What is needed -
Please set down each entry exactly, omitting any picture it holds.

** Opening Supplied information block **

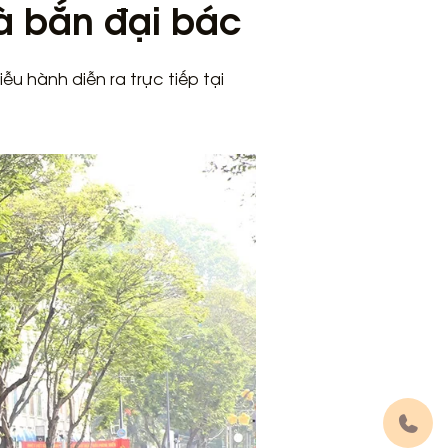
và bắn đại bác
u hành diễn ra trực tiếp tại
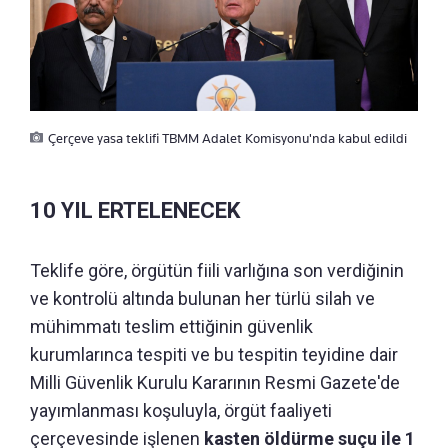
Çerçeve yasa teklifi TBMM Adalet Komisyonu'nda kabul edildi
10 YIL ERTELENECEK
Teklife göre, örgütün fiili varlığına son verdiğinin
ve kontrolü altında bulunan her türlü silah ve
mühimmatı teslim ettiğinin güvenlik
kurumlarınca tespiti ve bu tespitin teyidine dair
Milli Güvenlik Kurulu Kararının Resmi Gazete'de
yayımlanması koşuluyla, örgüt faaliyeti
çerçevesinde işlenen
kasten öldürme suçu ile 1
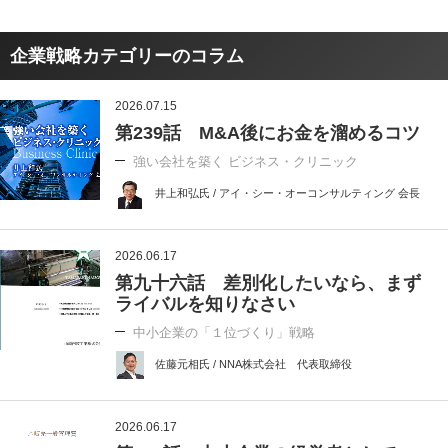
企業戦略カテゴリーのコラム
2026.07.15
第239話 M&A後にお金を溜めるコツ
強い会社を築く ビジネス・クリニック
井上和弘氏 / アイ・シー・オーコンサルティング 会長
2026.06.17
第九十六話 差別化したいなら、まず
ライバルを知りなさい
中小企業の「１位づくり」戦略
佐藤元相氏 / NNA株式会社 代表取締役
2026.06.17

** Closing Supplied information block **

Completed exercise -
và bắn đại bác
u hành diễn ra trực tiếp tại
Çerçeve yasa teklifi TBMM Adalet Komisyonu'nda kabul edildi
10 YIL ERTELENECEK
Teklife göre, örgütün fiili varlığına son verdiğinin
ve kontrolü altında bulunan her türlü silah ve
mühimmatı teslim ettiğinin güvenlik
kurumlarınca tespiti ve bu tespitin teyidine dair
Milli Güvenlik Kurulu Kararının Resmi Gazete'de
yayımlanması koşuluyla, örgüt faaliyeti
çerçevesinde işlenen
kasten öldürme suçu ile 1
企業戦略カテゴリーのコラム
2026.07.15
第239話 M&A後にお金を溜めるコツ
強い会社を築く ビジネス・クリニック
井上和弘氏 / アイ・シー・オーコンサルティング 会長
2026.06.17
第九十六話 差別化したいなら、まず
ライバルを知りなさい
中小企業の「１位づくり」戦略
佐藤元相氏 / NNA株式会社 代表取締役
2026.06.17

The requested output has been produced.